Het merendeel van die spullen zal Nieuwentijt zelf in zijn bezit hebben gehad: hij had als stadsarts en burgemeester van Purmerend voldoende geld en vrije tijd om een kabinet voor natuurlijke historie in te richten en aan huis natuurkundige proeven te demonstreren. In Het regt gebruik staan de verslagen van eigen en andermans experimenten. Zo wordt verhaald over een proef van Borelli. Deze had een vis onder een stolp gelegd en met een vacuümpomp net zo lang lucht weggezogen tot de luchtblaas knapte. Teruggezet in de vijver was het met het zwemmen gedaan: de vis bewoog zich voort ‘kruipende als een slange langs de grond van den vijver’. Geïnspireerd door deze bevinding begon Nieuwentijt zelf ook te experimenteren. Hij stopte twee baarzen in een bak water en zoog de lucht erboven weg. De vissen zwollen onmiddelijk op en kwamen met uitpúilende ogen boven drijven; toen hij even later weer lucht liet instromen werden ze ‘schielijk weder dun’ en zonken. En zo ging de vindingrijke magistraat nog even door de baarzen te laten stijgen en dalen op de maat van de luchtdruk. Nieuwentijt - goedmoedig rond gezicht, Chriet Titulaer in de pruikentijd - zal de notabelen van Purmerend geregeld versteld hebben doen staan.
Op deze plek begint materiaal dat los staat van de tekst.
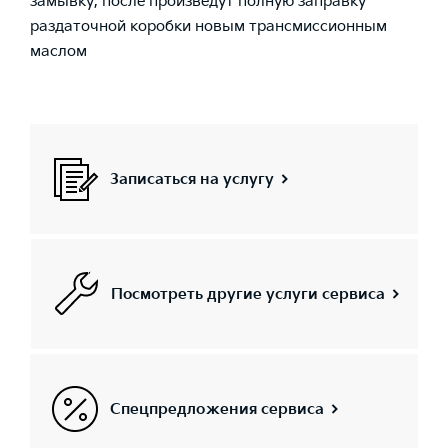
замывку, после произведут полную заправку
раздаточной коробки новым трансмиссионным
маслом
Записаться на услугу
Посмотреть другие услуги сервиса
Спецпредложения сервиса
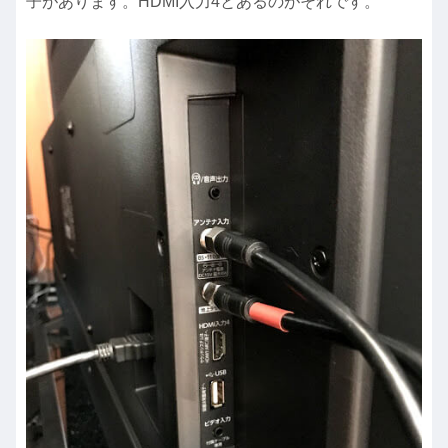
子があります。HDMI入力4とあるのがそれです。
Op zo'n genoeglijk experiment volgde vanzelfsprekend een stichtend woord. Wie niet wist dat er vissen bestonden zou zeggen dat leven onder water onmogelijk is. Niemand zou de mechanismen kunnen construeren waarmee vissen zich in leven houden en voortplanten, laat staan dat vissen door het blinde toeval kunnen ontstaan. Er moet aan deze ‘Hydrostatische Machines’ een goddelijk ontwerp ten grondslag liggen. Het vernuft in de natuur verwijst naar een schepper zoals een uurwerk naar een klokkenmaker.
Auteurs die zich bedienden van deze redenering staan bekend als ‘fysico-theologen’. Als categorie vormen ze een onderstreping van Schama's schema: het is alsof men de overvloed aan ontdekkingen alleen durfde te genieten door er een devote interpretatie aan te geven. Tot ver in de negentiende eeuw vormde de harmonie in de natuur een vanzelfsprekend godsbewijs. In onze tijd, na Darwin, herinnert alleen de metafoor van de blinde horlogemaker nog aan wat eens een onaantastbare intuïtie leek over de verhouding tussen schepper en schepsel.